Data part 2: filtering, dedup, mixing, synthetic

Lesson 11 ended at the top of a funnel: raw Common Crawl and a few other sources, sized at trillions of tokens. This lesson opens the rest of the funnel, the filtering and deduplication that shrink raw data into a usable training corpus, the mixing that decides what the model gets exposed to, and the newer category of synthetic data. Like the previous lesson, this is taught at the data-engineering level: what the steps do, why they matter, how to reason about their trade-offs. Legal and policy debates about training data are out of scope here.

Filtering: heuristic, then classifier

Most raw web text is not worth training on.

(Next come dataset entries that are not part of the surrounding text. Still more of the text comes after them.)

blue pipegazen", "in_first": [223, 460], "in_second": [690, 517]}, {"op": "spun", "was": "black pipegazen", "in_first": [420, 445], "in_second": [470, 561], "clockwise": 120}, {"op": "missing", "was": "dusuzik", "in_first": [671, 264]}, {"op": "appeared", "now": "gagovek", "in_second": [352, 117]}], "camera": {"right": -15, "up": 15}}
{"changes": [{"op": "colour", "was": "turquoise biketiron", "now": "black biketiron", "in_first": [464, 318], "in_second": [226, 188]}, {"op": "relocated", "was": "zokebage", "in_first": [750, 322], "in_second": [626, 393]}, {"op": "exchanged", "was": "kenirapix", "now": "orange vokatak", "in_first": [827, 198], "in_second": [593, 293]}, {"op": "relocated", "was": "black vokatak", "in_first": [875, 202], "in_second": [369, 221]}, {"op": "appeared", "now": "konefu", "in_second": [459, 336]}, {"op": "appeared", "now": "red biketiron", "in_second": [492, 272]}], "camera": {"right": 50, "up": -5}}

Filtering is the family of decisions that drops the worst of it. Two layers in practice:

Heuristic filters. Cheap, fast rules with no learning. Examples: minimum and maximum document length, ratio of letters to symbols, ratio of stop-words, fraction of repeated lines or n-grams, fraction of bullet-point or boilerplate text, fraction of non-target languages. These eliminate the obvious junk (placeholder pages, scraping artifacts, content-farm filler) at low cost. The exact ruleset varies by dataset; FineWeb and RefinedWeb publish theirs explicitly.
Classifier filters. A small model trained to predict “is this high-quality text?” The classifier is trained on a curated positive set (Wikipedia, books, vetted long-form prose) and a negative set (raw web), then applied to score every document; everything below a threshold is dropped. This is more expensive but catches subtler issues heuristics miss. Some recipes (RefinedWeb-style) keep a tight heuristic stack; others (FineWeb-Edu-style) layer in a classifier-based “educational quality” filter on top.

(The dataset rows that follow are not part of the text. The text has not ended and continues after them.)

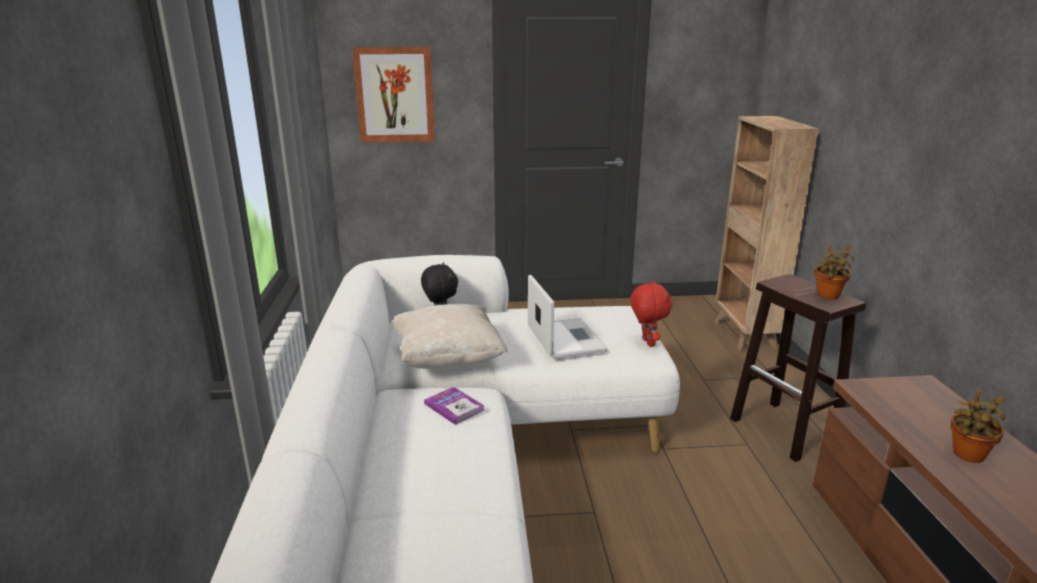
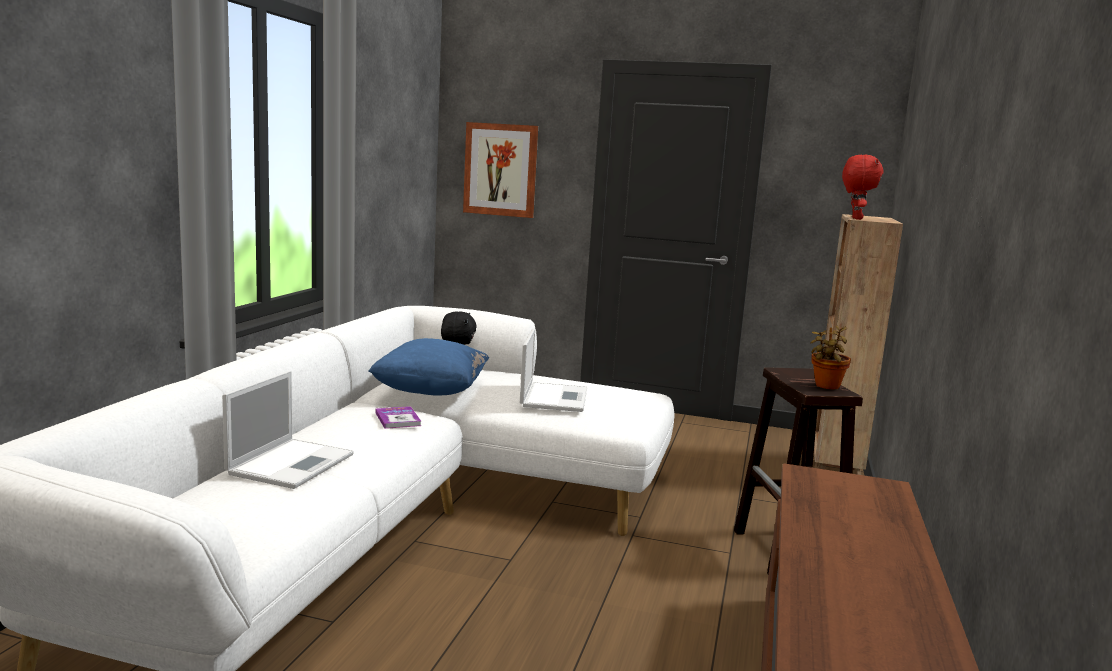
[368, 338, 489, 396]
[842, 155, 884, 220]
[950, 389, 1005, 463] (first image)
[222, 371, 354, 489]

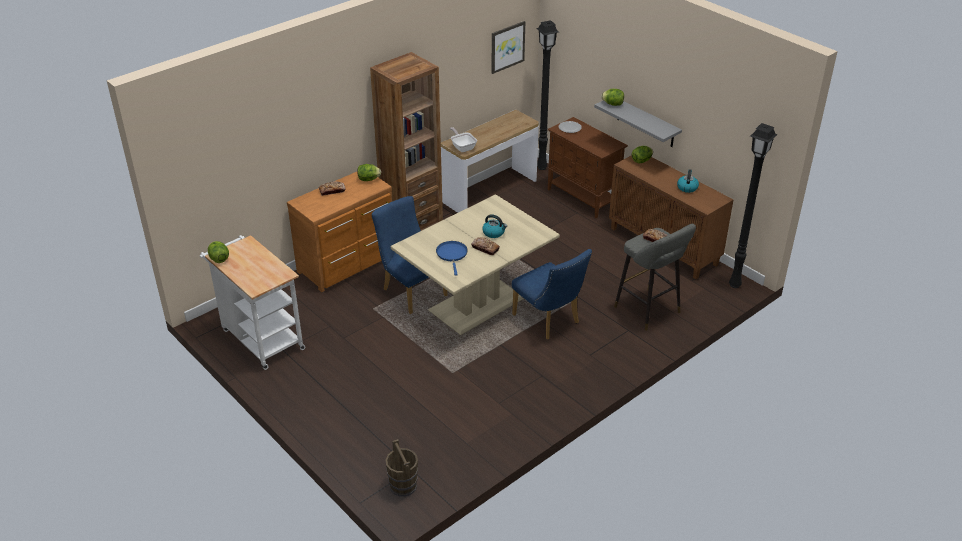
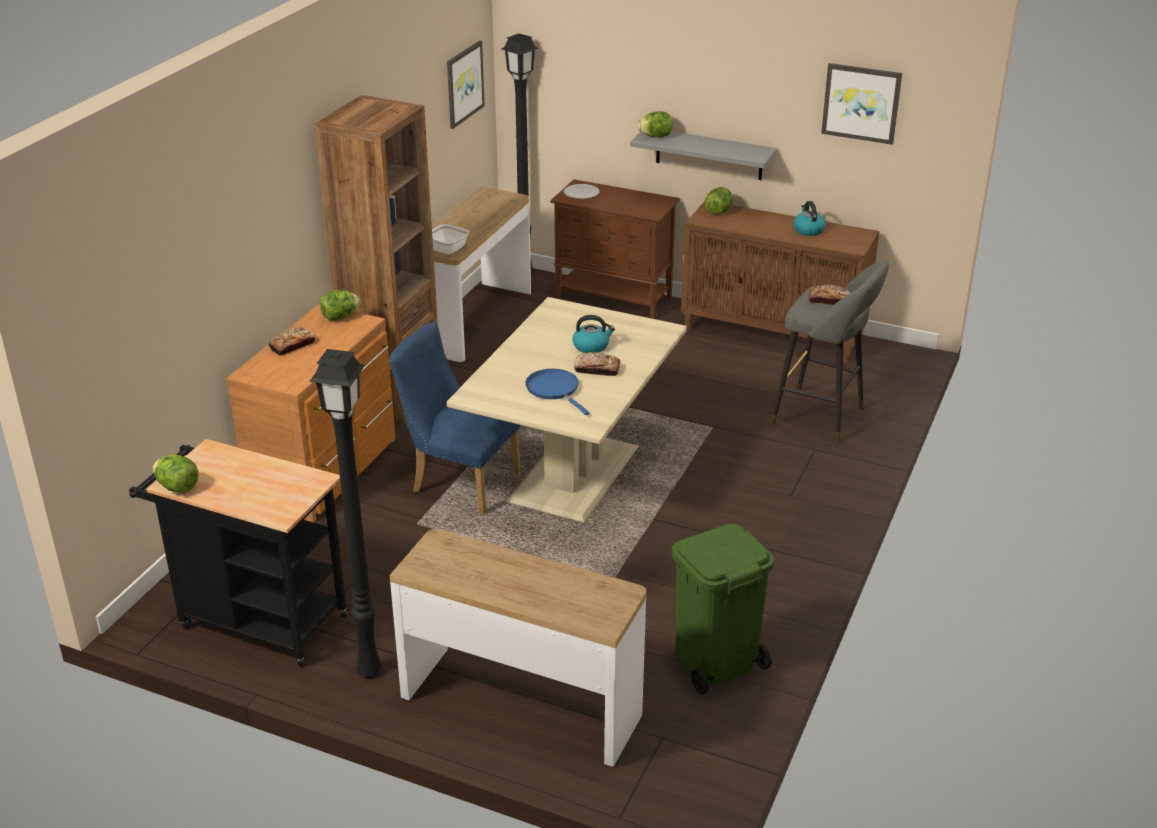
[129, 439, 349, 666]
[385, 439, 418, 497] (first image)
[512, 249, 592, 340] (first image)
[309, 349, 382, 679]
[390, 529, 646, 767]
[672, 524, 774, 695]
[821, 63, 902, 145]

The combined effect of the two layers is typically the 5-10x shrink that lesson 11’s funnel attributed to deeper quality filtering.

Deduplication: exact, near, and substring

Once filtering reduces the corpus, deduplication removes redundancy, and it matters more than most engineers expect. The web contains enormous amounts of repeated content: re-published articles, scraped mirrors, boilerplate templates, identical paragraphs across thousands of pages. Training on duplicates wastes compute (you teach the model the same thing many times) and skews the model toward whatever was duplicated, which is rarely the most useful content.

Three levels, used in combination:

Exact deduplication. Hash every document; drop hashes that appear more than once. Catches identical mirrors. Cheap.
Near-duplicate deduplication. Compute MinHash signatures of each document and use locality-sensitive hashing (LSH) to find approximate matches. Catches re-published articles with small edits, near-identical templates, and slightly-shuffled content. The standard technique in modern open dataset pipelines.
Substring or n-gram deduplication. Operate at the level of phrases (e.g. dropping or thinning matches of >100-token spans that appear in many documents). Useful at the high end of quality, where even partial duplication carries signal that the rest of the dataset already contains.

Empirically, deduplication shrinks corpora by 2-10x on top of filtering, and the perplexity/quality of the resulting model often improves at the same final token count. Less data trained on cleaner unique content beats more data trained on duplicates.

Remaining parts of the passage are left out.